De Wlz-uitvoerder bepaalt of zorg in de thuissituatie «doelmatig» (en verantwoord is). De zorg in de thuissituatie is doelmatig als voor de zorgcomponent niet meer geld wordt uitgegeven dan de zorg in een instelling zou kosten. Daarmee wordt er een financiële grens gesteld aan de zorg die thuis geleverd kan worden, zodat de Wlz betaalbaar en toegankelijk blijft. Voor cliënten met een Wlz-indicatie is verantwoorde en doelmatige zorg in de thuissituatie vaak alleen mogelijk als partner, ouders, familieleden of andere mantelzorgers delen van de zorg op zich nemen. Het gaat immers bij mensen met een Wlz-indicatie om mensen die behoefte hebben aan permanent toezicht en/of 24 uurs zorg in de nabijheid.

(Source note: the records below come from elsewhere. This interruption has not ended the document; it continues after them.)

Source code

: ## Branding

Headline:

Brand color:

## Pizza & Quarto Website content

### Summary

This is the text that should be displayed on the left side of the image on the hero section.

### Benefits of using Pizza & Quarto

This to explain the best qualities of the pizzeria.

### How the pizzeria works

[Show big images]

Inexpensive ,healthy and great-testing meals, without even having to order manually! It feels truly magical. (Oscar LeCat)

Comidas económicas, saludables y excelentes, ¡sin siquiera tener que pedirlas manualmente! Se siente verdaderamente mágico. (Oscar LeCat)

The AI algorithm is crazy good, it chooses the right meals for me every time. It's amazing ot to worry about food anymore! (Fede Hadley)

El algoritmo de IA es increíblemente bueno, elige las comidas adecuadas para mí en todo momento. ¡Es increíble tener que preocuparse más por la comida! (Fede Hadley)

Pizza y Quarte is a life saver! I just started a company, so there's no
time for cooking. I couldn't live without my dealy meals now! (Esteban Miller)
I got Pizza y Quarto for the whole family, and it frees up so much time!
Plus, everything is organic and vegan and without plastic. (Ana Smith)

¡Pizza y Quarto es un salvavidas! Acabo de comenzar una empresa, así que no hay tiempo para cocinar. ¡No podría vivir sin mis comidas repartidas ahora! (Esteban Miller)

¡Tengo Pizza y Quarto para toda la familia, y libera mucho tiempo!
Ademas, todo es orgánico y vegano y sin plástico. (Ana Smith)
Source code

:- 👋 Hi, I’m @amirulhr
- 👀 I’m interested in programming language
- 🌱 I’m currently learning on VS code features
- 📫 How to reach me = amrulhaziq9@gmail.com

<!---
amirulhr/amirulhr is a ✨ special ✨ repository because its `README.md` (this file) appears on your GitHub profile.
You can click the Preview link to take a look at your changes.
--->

De leden van de SP-fractie vragen een extra toelichting op welke (financiële) risico’s de deelnemende aanbieders precies lopen. Hoe wordt bijvoorbeeld omgegaan met de mogelijkheid dat een zorgaanbieder minder cliënten krijgt, en daardoor het risico loopt om failliet te gaan?
Wanneer er meer ruimte ontstaat voor eigen keuzes van cliënten kan het zijn dat bestaande aanbieders het aantal cliënten zien teruglopen, terwijl de vaste lasten blijven bestaan. Uiteindelijk kan dit ook consequenties hebben voor het bestaansrecht van zorgaanbieders en hun personeel. Om dit proces zorgvuldig en verantwoord te laten verlopen, heb ik besloten om op beperkte schaal te experimenteren met persoonsvolgende inkoop en om de uitvoering van deze experimenten goed te volgen. Op deze manier ontstaat er vroegtijdig een goed beeld van de veranderende voorkeuren van cliënten en de gevolgen daarvan voor zorgaanbieders.
De leden van de SP-fractie begrijpen dat er een landelijke stuurgroep gevormd zal worden en zij vragen daarom uit welke personen de landelijke stuurgroep zal gaan bestaan die de deelnemende partijen gaat begeleiden. Wat gaat deze stuurgroep precies doen om de deelnemende organisaties en cliënten te ondersteunen?
De landelijke stuurgroep bestaat uit de volgende partijen: ActiZ, VGN, BTN, BVKZ, IederIn, LOC, ZN, Wlz-uitvoerders CZ en Zilveren Kruis, NZa en VWS.
De partijen die deelnemen aan de stuurgroep doen dat ieder vanuit hun eigen (wettelijke) verantwoordelijkheid. Deze wijzigt alleen voor zover dat voortvloeit uit de aanwijzing die ik in het kader van dit experiment geef aan de NZa. In de stuurgroep worden afspraken gemaakt over de voorbereiding, de uitvoering en de evaluatie van de experimenten. Ook vindt informatie-uitwisseling plaats over de beide regionale experimenten. VWS financiert voor elke regio een projectleider. Het ondersteunen van de deelnemende organisaties vindt plaats binnen de beide regionale stuurgroepen. Cliënten worden ondersteund door zorgkantoren, aanbieders en onafhankelijke cliëntondersteuners.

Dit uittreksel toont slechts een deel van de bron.